## Required actions
a. In the Social Security passage below, copy the stretch from "Despite the fact" through "in the debate." word for word.
b. According to the Social Security passage below, whom did Representative Charles Rangel try to badger in the House Ways and Means Committee?

## Given passage
Despite the fact that the President has not yet formulated
— let alone presented publicly — a specific set of proposals
for addressing the looming Social Security shortfall, Democrats have somehow
managed to come forth with an agenda that would "eliminate the President's
plan for private Social Security accounts" from the arena of public
debate. To put it another way: Even though the President has not articulated
a specific program for Social Security reform that includes private accounts,
but has only sought to open up the subject to general public discussion,
Democrats have preemptively asserted that private accounts are "inadmissable
evidence," and that if private accounts remain on the table, they
(the Democrats) will simply refuse to participate in the debate.
This is not to say that the President is not on the stump
actively promoting personal accounts; it is to say, again, that the President
has not come forth with any specific plan for Social Security reform but
has simply stated the obvious truth that Social Security needs to be reformed
and that all proposals for reform should be considered in the public debate.
For that matter, you can't throw a stone in the Senate without hitting
someone who has or is about to come forward with a plan for saving our
national retirement entitlement, at least on the Republican side of the
aisle.
The Democratic Left's attempts to preempt legitimate discussion
on the issue recently suffered something of a setback in the House Ways
and Means Committee. Representative Charles Rangel (D-NY) attempted to
badger David Walker, Comptroller General of the United States and head
of the non-partisan Government Accountability Office of Congress, into
admitting that personal accounts should not be part of the debate. Walker,
while acknowledging that implementing personal Social Security accounts
without addressing future Social Security revenue shortfalls could be
problematic, responded correctly that there were more pressing issues
than personal accounts to be addressed and that to peremptorily exclude
personal accounts from consideration was not only ill-advised, it was
off the mark.

## Available data
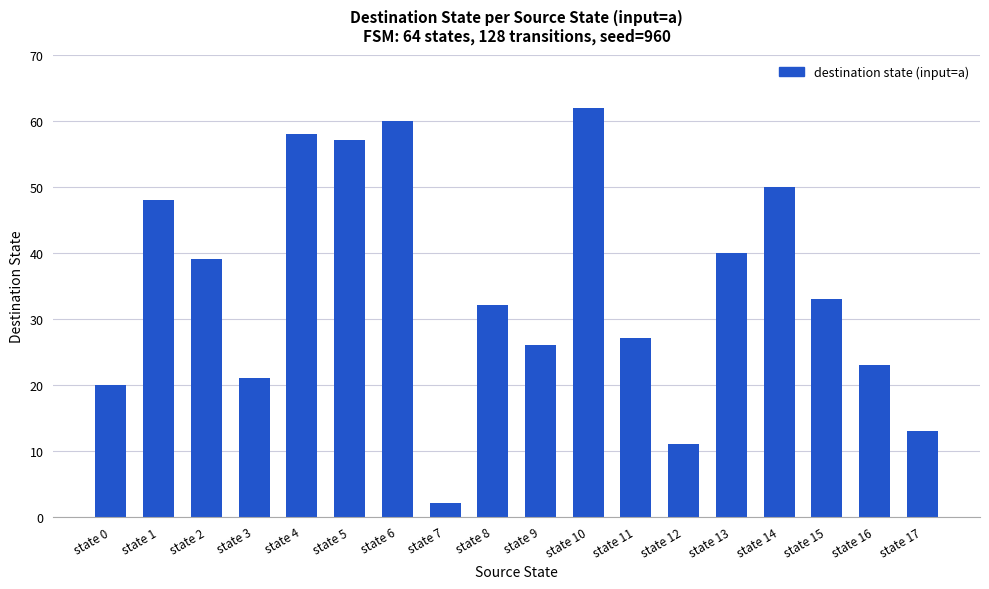

List the labels in order of value, smallest first.

state 7, state 12, state 17, state 0, state 3, state 16, state 9, state 11, state 8, state 15, state 2, state 13, state 1, state 14, state 5, state 4, state 6, state 10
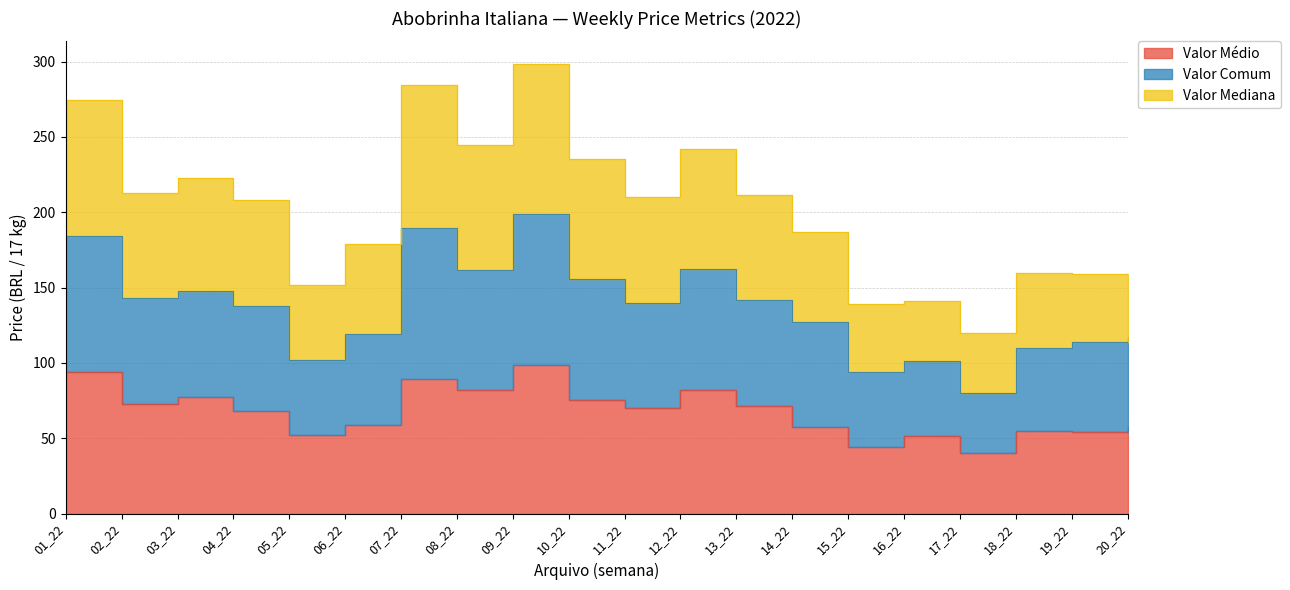

What are all the series names shown in the legend?

Valor Médio, Valor Comum, Valor Mediana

## Task responses
a.
Despite the fact that the President has not yet formulated
— let alone presented publicly — a specific set of proposals
for addressing the looming Social Security shortfall, Democrats have somehow
managed to come forth with an agenda that would "eliminate the President's
plan for private Social Security accounts" from the arena of public
debate. To put it another way: Even though the President has not articulated
a specific program for Social Security reform that includes private accounts,
but has only sought to open up the subject to general public discussion,
Democrats have preemptively asserted that private accounts are "inadmissable
evidence," and that if private accounts remain on the table, they
(the Democrats) will simply refuse to participate in the debate.

b. David Walker, Comptroller General of the United States and head of the non-partisan Government Accountability Office of Congress.